Une traque fantastique s’engage, haletante, au fil de laquelle Baru, légendaire figure de la bande dessinée, est inspiré comme jamais et brosse un subtil et saisissant portrait d’une France en crise et en proie à ses démons intimes.
Mon appréciation d’une bande dessinée culte
Narration coup-de-poing, énergie graphique peu commune, personnages fouillés et remarquable finesse d’observation : L’Autoroute du soleil (récompensé par le Prix du Meilleur Album au Festival d’Angoulême en 1996) peut être à juste titre tenue pour l’une des plus grandes bandes dessinées françaises. Plus de 400 planches de bonheur intégral, à redécouvrir à travers cette nouvelle édition.

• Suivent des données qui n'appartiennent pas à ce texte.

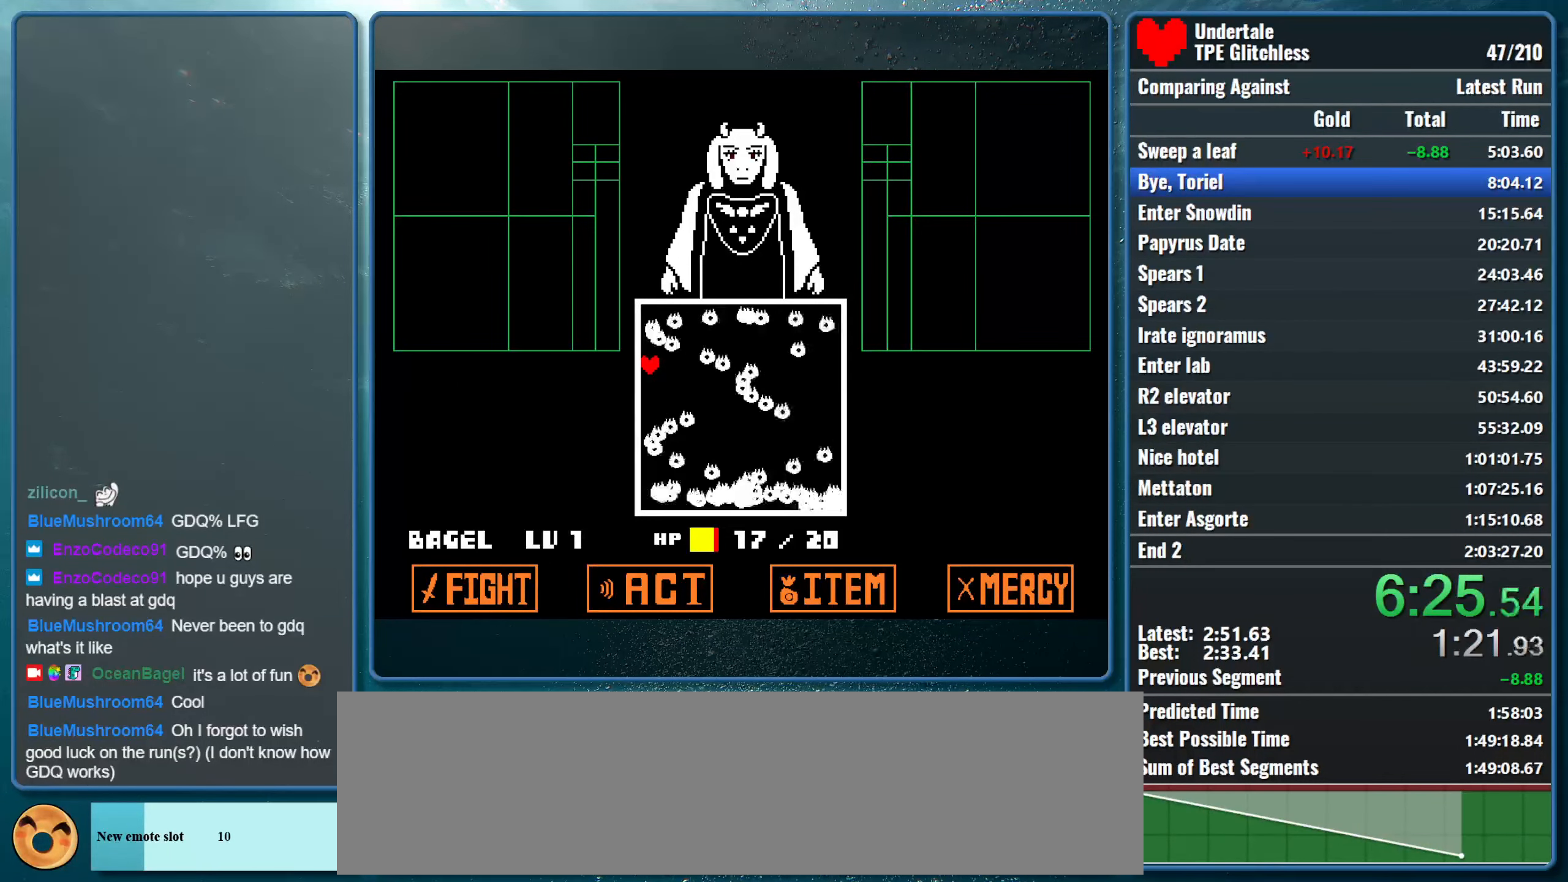
{"keys": ["return"], "events": [[500, "return", "down"]]}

Car Baru assume la paternité de 16 oeuvres engagées. Faites le calcul : Première bande dessinée publiée il y a 28 ans, il a depuis réalisé une dizaine de one-shot, pas plus de 2 ou 3 collaborations (pauvres Zhéros et Les Chemins de l’Amérique à minima), cela représente un peu moins de deux années entre chaque album ! Ses lecteurs apprécient son style mordant, ses récits qui mettent « les pieds dans la merde » dira-t-il dans une interview. Ils sont « tous marqués par un fort ancrage dans la réalité sociale (…) et empreints d’un humanisme combattif » (propos extraits de son site).
Au final, on obtient avec l’Autoroute du Soleil, un chef d’oeuvre du maitre de la bande dessinée française.